The system, installed in 2018, has been a low-maintenance way to provide certainty around the plant’s power supply, said Mark Russell, Walden’s public works director. It also helped reduce the growth of algae, which would have required more treatment to remove from the drinking water supply.
“If we had the opportunity to do another one, we probably would,” Russell said.
Fort Lupton in Weld County is set to complete its project in 2027, said William Thomas, who works for United Power and is the project manager for the Fort Lupton microgrid project.
“We really want to use this as a blueprint for other communities in our service territory to utilize,” Thomas said.
The project will install 2,000 solar panels on a retaining pond used for emergency water storage in order to produce about 850 kilowatts of energy. With the help of a bank of batteries and other improvements, the project will allow the nearby water treatment facility to supply all of its own power, push extra power back onto the grid, and remain online indefinitely regardless of any sudden emergency outages.
“This is a great land use scenario,” Thomas said. “Instead of taking up valuable land that you might want to build on or that animals might be utilizing, you can stick this in the middle of a reservoir that might be used for other purposes.”
Barriers
Walden, Fort Lupton and the state say the interest is there, but turning the theoretical savings into on-the-ground projects comes with real challenges.
Water bodies need to be near the power grid or some destination that will receive the electricity that’s generated, which limits the number of eligible water bodies.
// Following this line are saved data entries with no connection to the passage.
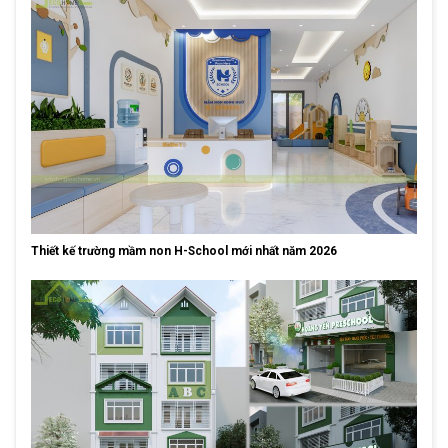
Thiết kế trường mầm non H-School mới nhất năm 2026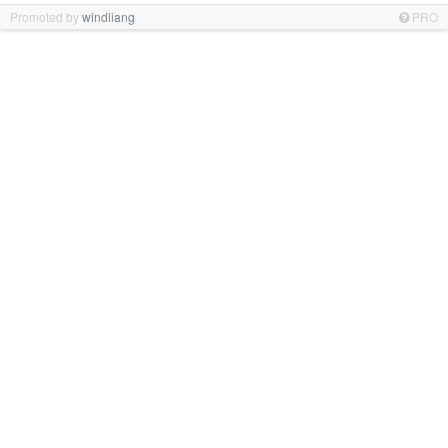
Promoted by
windliang
PRO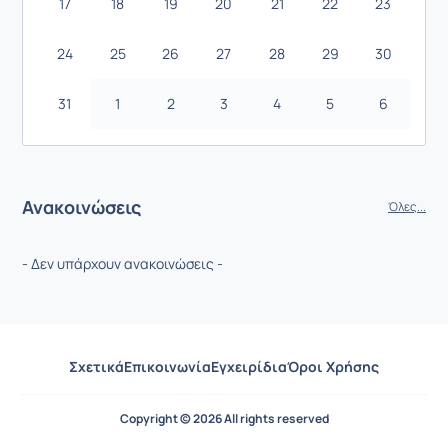
17
18
19
20
21
22
23
24
25
26
27
28
29
30
31
1
2
3
4
5
6
Ανακοινώσεις
Όλες...
- Δεν υπάρχουν ανακοινώσεις -
Σχετικά
Επικοινωνία
Εγχειρίδια
Όροι Χρήσης
Copyright © 2026 All rights reserved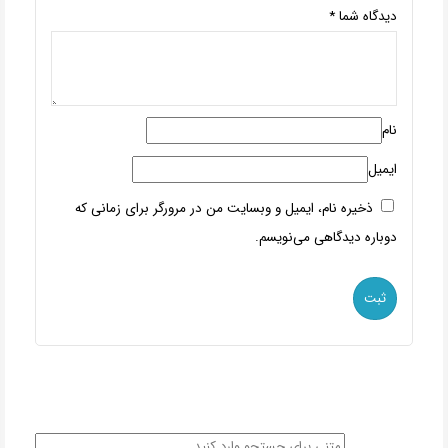
دیدگاه شما
*
نام
ایمیل
ذخیره نام، ایمیل و وبسایت من در مرورگر برای زمانی که
دوباره دیدگاهی می‌نویسم.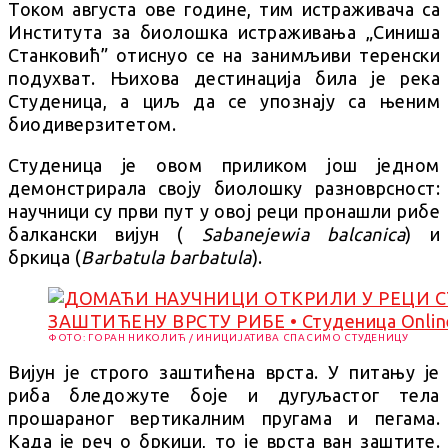
Током августа ове године, тим истраживача са
Института за биолошка истраживања „Синиша
Станковић” отиснуо се на занимљиви теренски
подухват. Њихова дестинација била је река
Студеница, а циљ да се упознају са њеним
биодиверзитетом.
Студеница је овом приликом још једном
демонстрирала своју биолошку разноврсност:
научници су први пут у овој реци пронашли рибе
балкански вијун (
Sabanejewia balcanica
) и
бркица (
Barbatula barbatula
).
ФОТО: ГОРАН НИКОЛИЋ / ИНИЦИЈАТИВА СПАСИМО СТУДЕНИЦУ
Вијун је строго заштићена врста. У питању је
риба бледожуте боје и дугуљастог тела
прошараног вертикалним пругама и пегама.
Када је реч о бркици, то је врста ван заштите.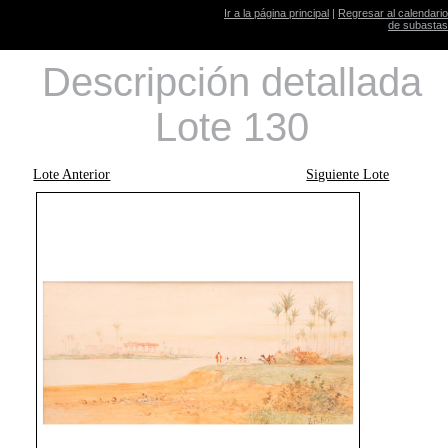
Ir a la página principal
|
Regresar al calendario
de subastas
Descripción detallada
Lote 130
Lote Anterior
Siguiente Lote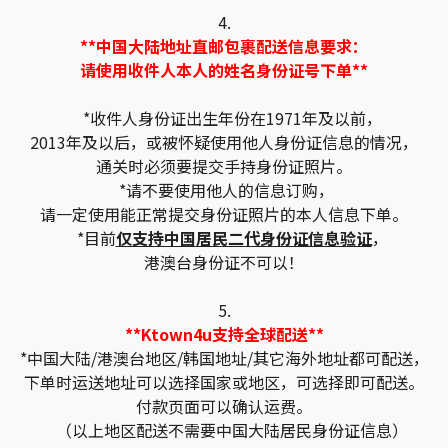
4.
**中国大陆地址直邮包裹配送信息要求：
请使用收件人本人的姓名身份证号下单**
*收件人身份证出生年份在1971年及以前，
2013年及以后，或被怀疑使用他人身份证信息的情况，
通关时必须要提交手持身份证照片。
*请不要使用他人的信息订购，
请一定使用能正常提交身份证照片的本人信息下单。
*目前
仅支持中国居民二代身份证信息验证
，
港澳台身份证不可以！
5.
**Ktown4u支持全球配送**
*中国大陆/港澳台地区/韩国地址/其它海外地址都可配送，
下单时运送地址可以选择国家或地区，可选择即可配送。
付款页面可以确认运费。
（以上地区配送不需要中国大陆居民身份证信息）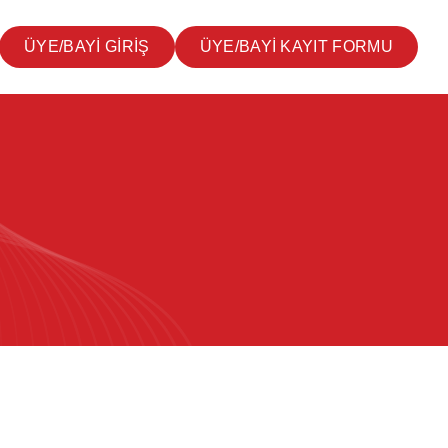
ÜYE/BAYİ GİRİŞ
ÜYE/BAYİ KAYIT FORMU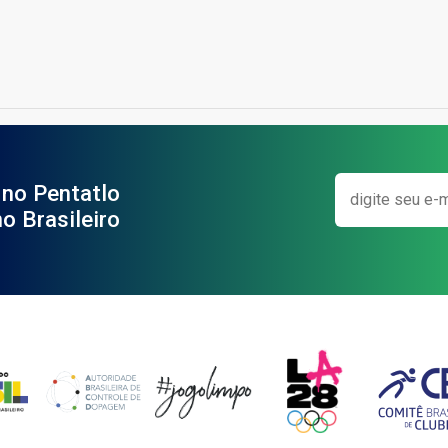
 no Pentatlo
o Brasileiro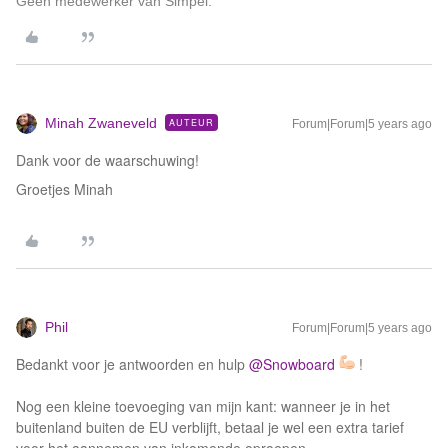
Geen medewerker van Simpel.
Minah Zwaneveld
AUTEUR
Forum|Forum|5 years ago
Dank voor de waarschuwing!
Groetjes Minah
Phil
Forum|Forum|5 years ago
Bedankt voor je antwoorden en hulp
@Snowboard
!
Nog een kleine toevoeging van mijn kant: wanneer je in het
buitenland buiten de EU verblijft, betaal je wel een extra tarief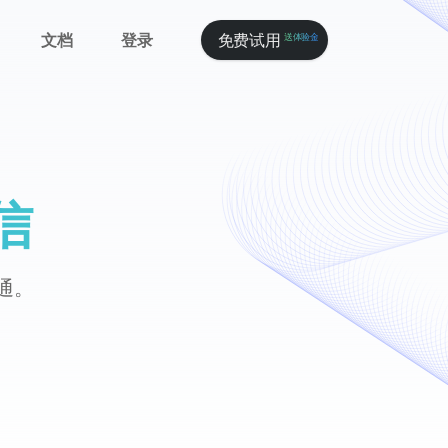
文档
登录
免费试用
送体验金
信
通。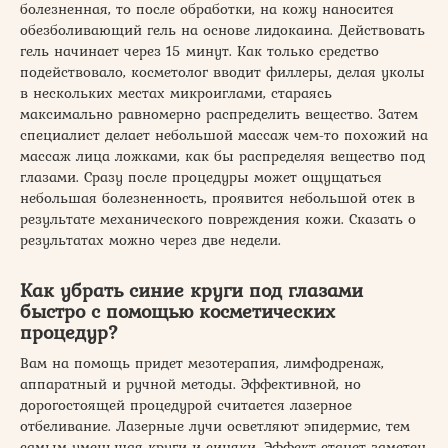
болезненная, то после обработки, на кожу наносится
обезболивающий гель на основе лидокаина. Действовать
гель начинает через 15 минут. Как только средство
подействовало, косметолог вводит филлеры, делая уколы
в нескольких местах микроиглами, стараясь
максимально равномерно распределить вещество. Затем
специалист делает небольшой массаж чем-то похожий на
массаж лица ложками, как бы распределяя вещество под
глазами. Сразу после процедуры может ощущаться
небольшая болезненность, проявится небольшой отек в
результате механического повреждения кожи. Сказать о
результатах можно через две недели.
Как убрать синие круги под глазами
быстро с помощью косметических
процедур?
Вам на помощь придет мезотерапия, лимфодренаж,
аппаратный и ручной методы. Эффективной, но
дорогостоящей процедурой считается лазерное
отбеливание. Лазерные лучи осветляют эпидермис, тем
самым уменьшая круги и синяки. Эффект станет заметен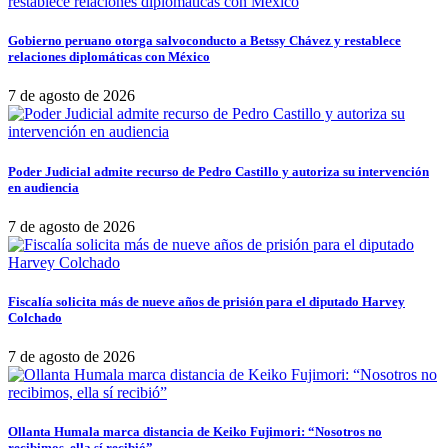
Gobierno peruano otorga salvoconducto a Betssy Chávez y restablece
relaciones diplomáticas con México
7 de agosto de 2026
Poder Judicial admite recurso de Pedro Castillo y autoriza su intervención
en audiencia
7 de agosto de 2026
Fiscalía solicita más de nueve años de prisión para el diputado Harvey
Colchado
7 de agosto de 2026
Ollanta Humala marca distancia de Keiko Fujimori: “Nosotros no
recibimos, ella sí recibió”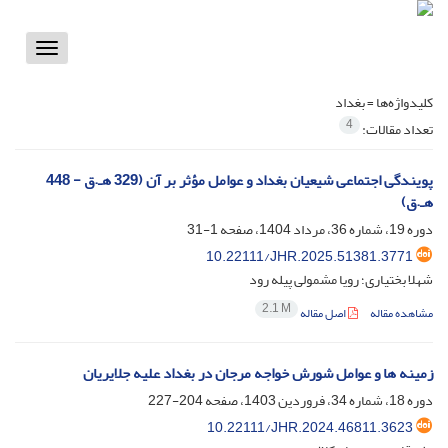
Toggle
vigation
کلیدواژه‌ها =
بغداد
4
تعداد مقالات:
پویندگی اجتماعی شیعیان بغداد و عوامل مؤثر بر آن (329 هـ.ق - 448
هـ.ق)
دوره 19، شماره 36، مرداد 1404، صفحه
1-31
10.22111/JHR.2025.51381.3771
شهلا بختیاری؛ رویا مشمولی پیله رود
2.1 M
مشاهده مقاله
اصل مقاله
زمینه‏ ها و عوامل شورش خواجه مرجان در بغداد علیه جلایریان
دوره 18، شماره 34، فروردین 1403، صفحه
204-227
10.22111/JHR.2024.46811.3623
Plus, these projects inherently need support from a lot of organizations, like electric utility companies, reservoir owners, ditch companies and other water managers spread across the state.
For some people, putting solar panel rigs on a reservoir would mar its aesthetic value or limit recreation opportunities. Community support is important to make these projects happen, the state’s study said.
The up-front costs of the emerging technology can be high, and most projects require some sort of government financial aid, the state study said. In Walden, the project’s $400,000 price tag was steep for a town of 600 people.
“There was quite a bit of discussion. I know there were a few letters to the editor saying the town should be spending money on fixing potholes,” Russell said.
A $200,000 state grant — plus knowing the project will pay for itself in 20 years — helped seal the deal, he said.
Generating electricity on top of water could also pose safety concerns even though the closed systems are designed to be around water. While learning how to maintain the system, Russell once went out on the slick floating rig to shovel snow off the solar panels hoping to help them generate electricity. He slipped and knocked a wire as his foot went into the icy pond, he said.
“That’s when we decided maybe it wasn’t a good idea,” he said, adding that he was fine at the time.
The feasibility study also highlighted potential environmental impacts: Covering the surface could change water temperatures, oxygen levels and precipitation patterns, which, in turn, could impact aquatic food webs and fish populations. Birds might try to nest on the panels, which could lead to collision trauma and electrocutions.
And in Colorado, water is closely tied to laws and valuable legal water rights. Water saved from evaporation might not simply belong to the entity that saved it by installing floating solar panels. Depending on the reservoir, it could also be hard to figure out who exactly should own the saved water, the study said.
“I don’t want the takeaway … to be that these are barriers that can’t be overcome,” Bedford said. “The hope there was that these are things that would need to be considered.”